Auch im früheren Flughafen Tempelhof sollen neue Kapazitäten erschlossen werden. Bisher sind zwei Hangars und ein Parkplatz mit Wohncontainern bestückt. Ein weiterer Parkplatz soll folgen, ob auch ein weiterer Hangar, ist noch nicht entschieden. Zudem will der Senat 1 500 Plätze in Hotels und Hostels für Flüchtlinge anmieten, erklärt Sozialsenatorin Cansel Kiziltepe (SPD).
Neue Grundstücke sind knapp
Höherwertigere Unterkünfte für Flüchtlinge in sogenannten wohnungsähnlichen Modularen Unterkünften für Flüchtlinge (MUF) sind zwar in Bau, doch sie werden nicht im selben Tempo fertiggestellt, wie der Bedarf steigt. Im vergangenen Jahr entstanden 10000 Plätze auf diese Weise, dieses Jahr sind es 6000. Und neue Grundstücke dafür sind im Stadtstaat Berlin knapp.
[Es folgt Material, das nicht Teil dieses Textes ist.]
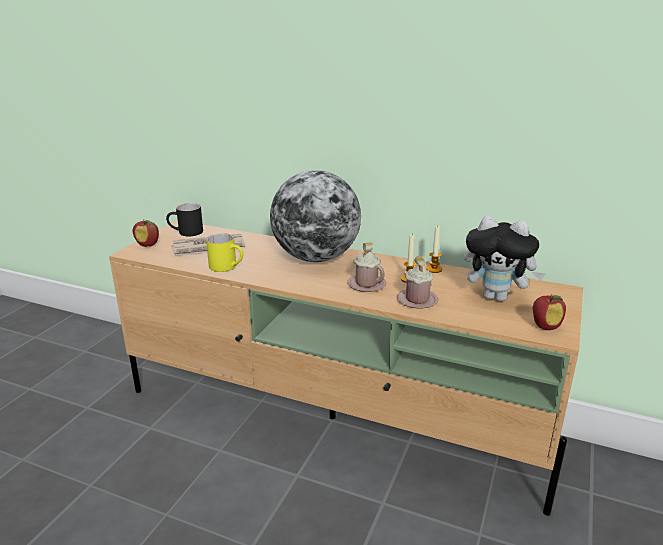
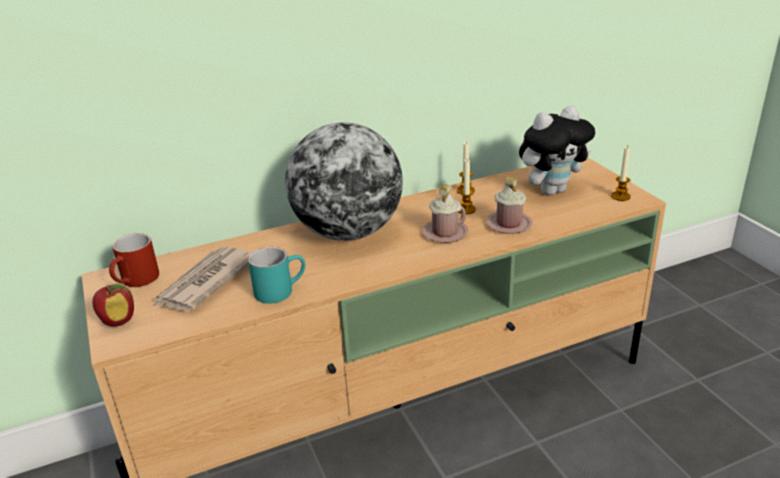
camera: 45 degrees left, 5 degrees up
black mug [166,203,203,236] -> red mug [109,233,159,287]
yellow mug [206,233,243,272] -> turquoise mug [248,247,305,304]
apple [533,294,566,330] -> candle [611,146,631,201]

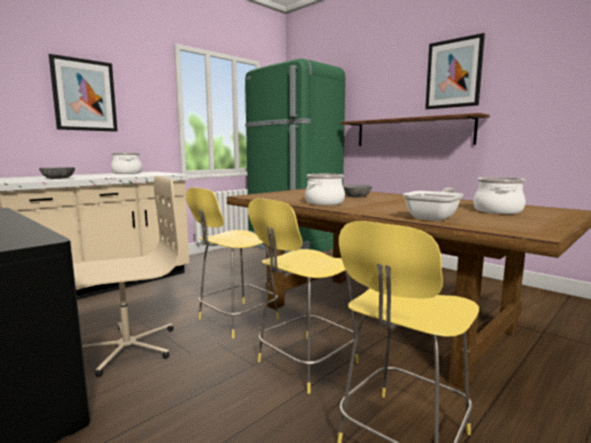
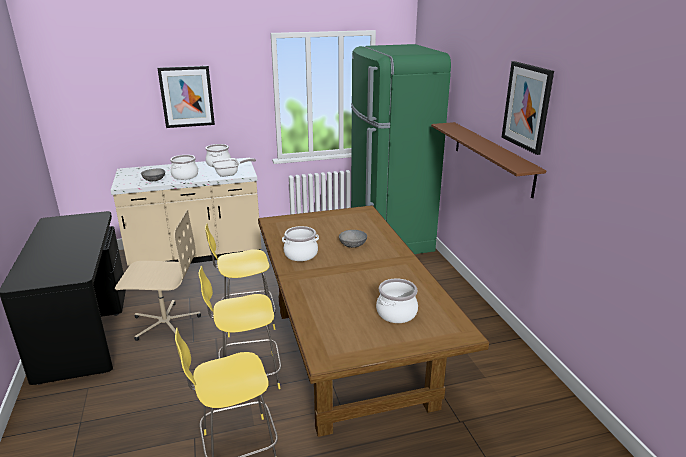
camera: 30 degrees right, 15 degrees up
frying pan [403,188,464,221] -> frying pan moved to [212,158,256,177]
none -> cooking pot [170,155,198,180]

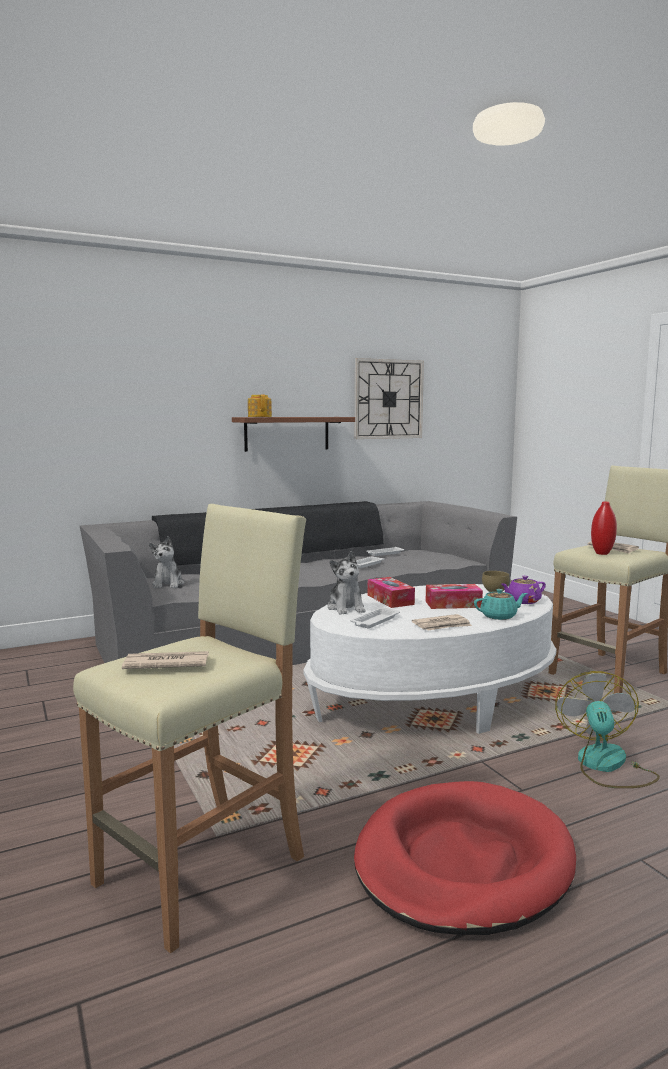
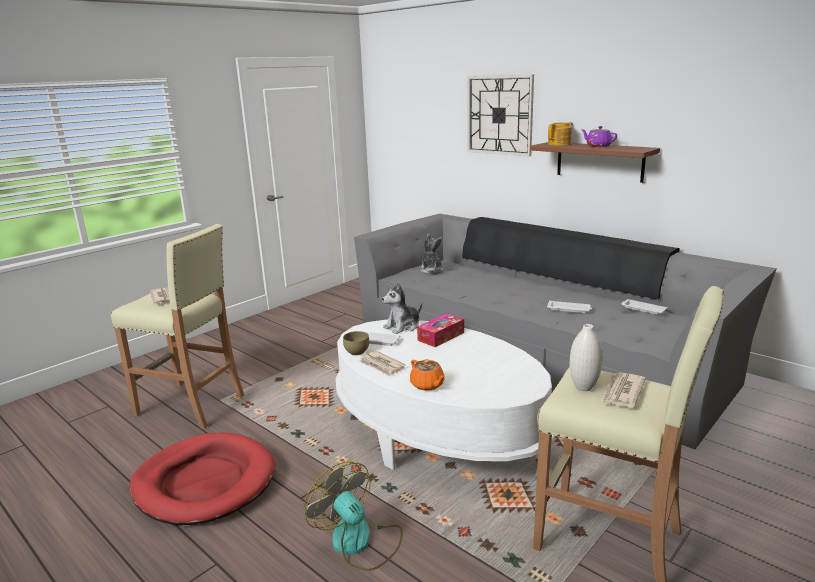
camera: 70 degrees right, 10 degrees up
plush toy [149,536,184,588] -> plush toy turned 105 degrees clockwise [420,234,443,273]
wall clock [354,358,424,439] -> wall clock moved to [468,74,534,157]
tissue box [426,584,483,609] -> none
turquoise teapot [474,589,527,620] -> orange teapot [410,359,446,391]
brown bowl [482,571,510,592] -> brown bowl moved to [343,331,369,355]
purple teapot [501,576,546,604] -> purple teapot moved to [581,126,617,147]
fan [555,671,660,788] -> fan turned 120 degrees counterclockwise [304,461,403,571]
red vase [591,502,617,555] -> white vase [570,324,603,391]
Georg Classen vom Berliner Flüchtlingsrat kritisiert den Hang zu „Sammellagern“, in denen die Bewohnerinnen und Bewohner keine Privatsphäre haben und ihr Essen nicht selbst kochen können. Er fordert auch die „schnellstmögliche“ Schließung der „menschenunwürdigen, nach außen strikt abgeschotteten und extrem teuren Massenunterkunft“ auf dem früheren Flughafen Tegel. Dort gebe es nur 2,6 Quadratmeter Wohnraum pro Person, die Schlafkabinen werden nicht nach Geschlechtern getrennt belegt, so Classen.